> **Exercise instructions**:
From the entries below, work out how many lines contain the string "shoulder"; answer with the number alone.

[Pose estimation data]

+-------+

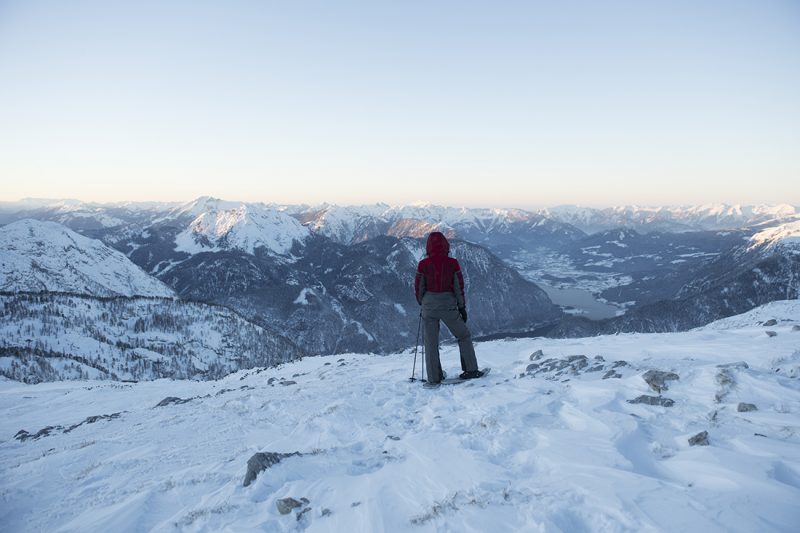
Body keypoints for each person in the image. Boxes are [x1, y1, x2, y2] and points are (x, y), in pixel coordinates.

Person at [414, 231, 482, 384]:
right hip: (448, 306)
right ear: (446, 245)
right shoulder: (453, 263)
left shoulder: (423, 265)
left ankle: (434, 377)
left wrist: (422, 302)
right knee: (463, 335)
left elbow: (418, 287)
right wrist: (462, 307)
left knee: (431, 343)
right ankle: (471, 370)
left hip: (428, 307)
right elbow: (459, 287)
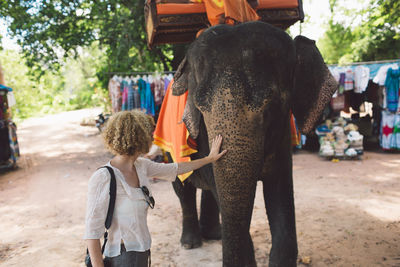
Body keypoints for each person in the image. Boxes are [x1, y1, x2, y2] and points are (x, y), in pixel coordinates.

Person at [84, 110, 227, 267]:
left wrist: (209, 158)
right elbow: (92, 233)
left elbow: (176, 168)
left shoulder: (141, 166)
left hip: (143, 252)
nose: (152, 137)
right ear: (138, 138)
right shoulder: (103, 178)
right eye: (149, 133)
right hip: (121, 256)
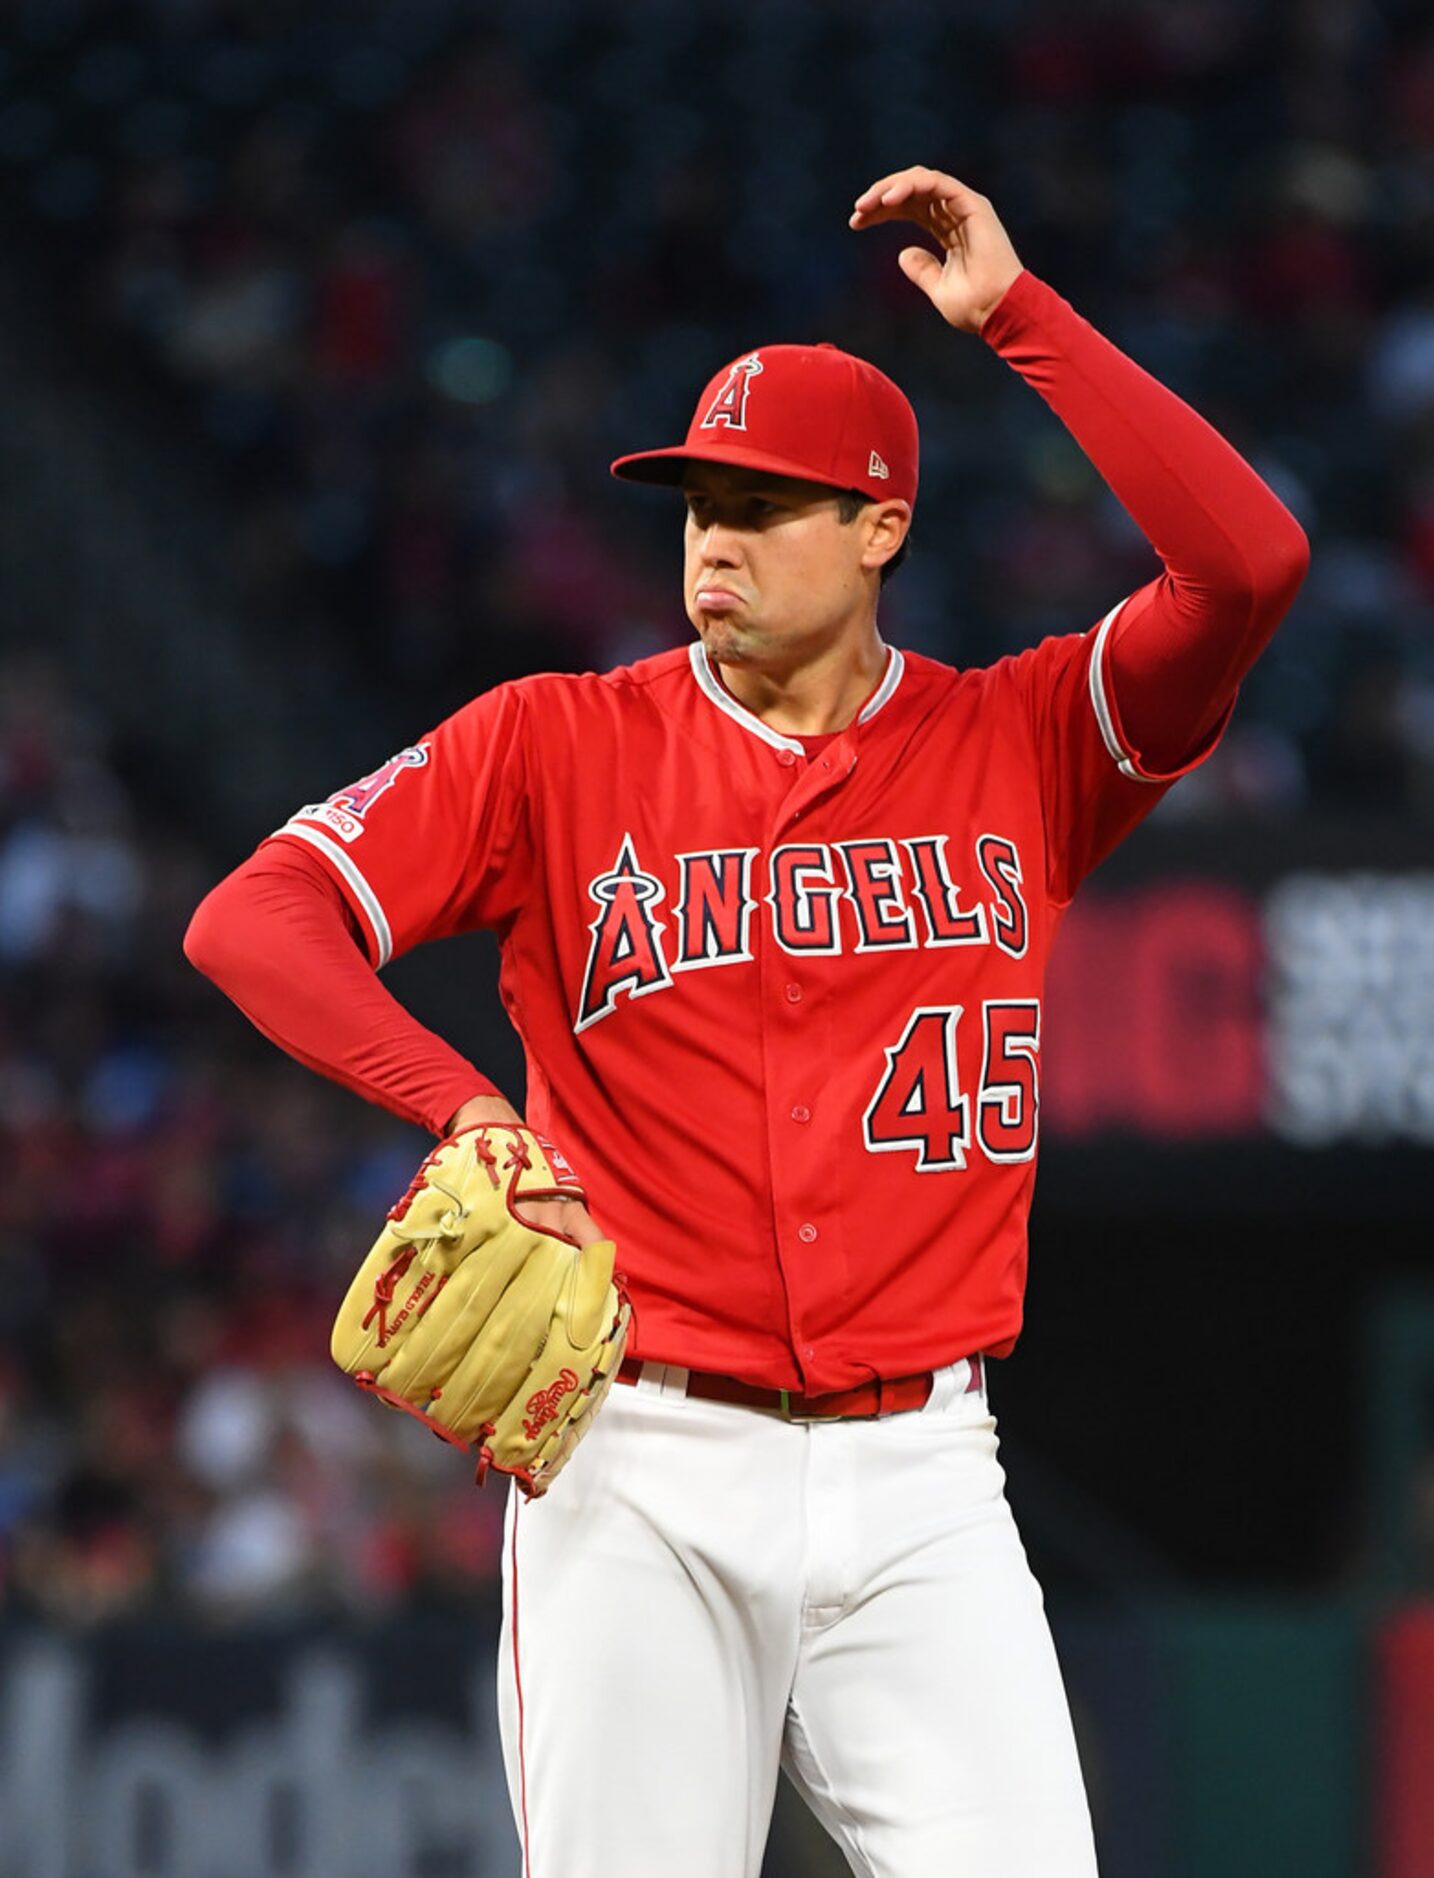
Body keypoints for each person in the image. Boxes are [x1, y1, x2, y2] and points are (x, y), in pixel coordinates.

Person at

+-------+

> **Exercise response**:
4